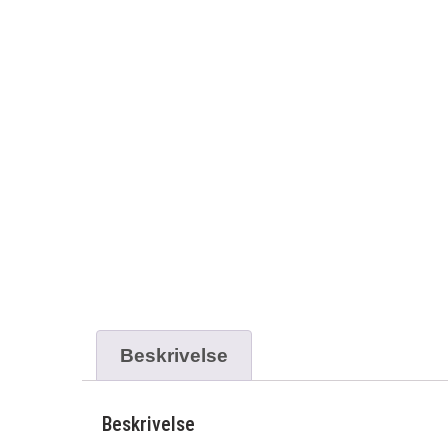
Beskrivelse
Beskrivelse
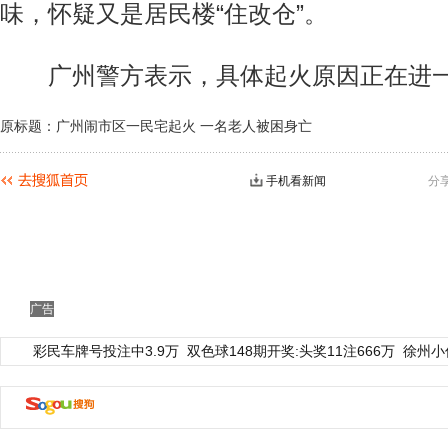
味，怀疑又是居民楼“住改仓”。
广州警方表示，具体起火原因正在进一
原标题：广州闹市区一民宅起火 一名老人被困身亡
手机看新闻
分
广告
彩民车牌号投注中3.9万
双色球148期开奖:头奖11注666万
徐州小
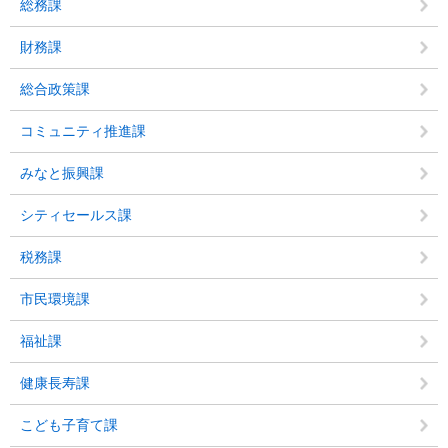
総務課
財務課
総合政策課
コミュニティ推進課
みなと振興課
シティセールス課
税務課
市民環境課
福祉課
健康長寿課
こども子育て課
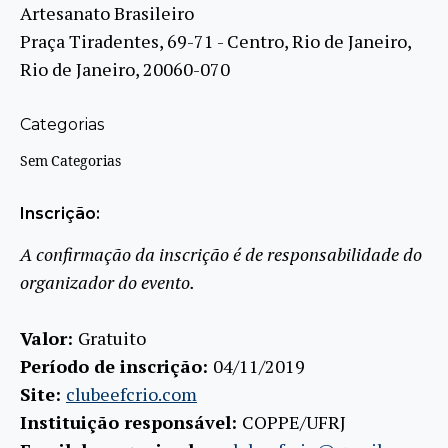
Artesanato Brasileiro
Praça Tiradentes, 69-71 - Centro, Rio de Janeiro,
Rio de Janeiro, 20060-070
Categorias
Sem Categorias
Inscrição:
A confirmação da inscrição é de responsabilidade do
organizador do evento.
Valor:
Gratuito
Período de inscrição:
04/11/2019
Site:
clubeefcrio.com
Instituição responsável:
COPPE/UFRJ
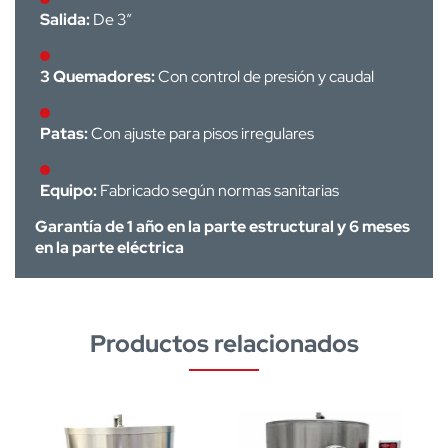
Salida:
De 3”
3 Quemadores:
Con control de presión y caudal
Patas:
Con ajuste para pisos irregulares
Equipo:
Fabricado según normas sanitarias
Garantía de 1 año en la parte estructural y 6 meses
en la parte eléctrica
Productos relacionados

-*-*-

» WHAT THIS TASK INVOLVES: Wherever the string "Janeiro" appears in the data above, copy the line it sits in.

» THE COMPLETED TASK:
Praça Tiradentes, 69-71 - Centro, Rio de Janeiro,
Rio de Janeiro, 20060-070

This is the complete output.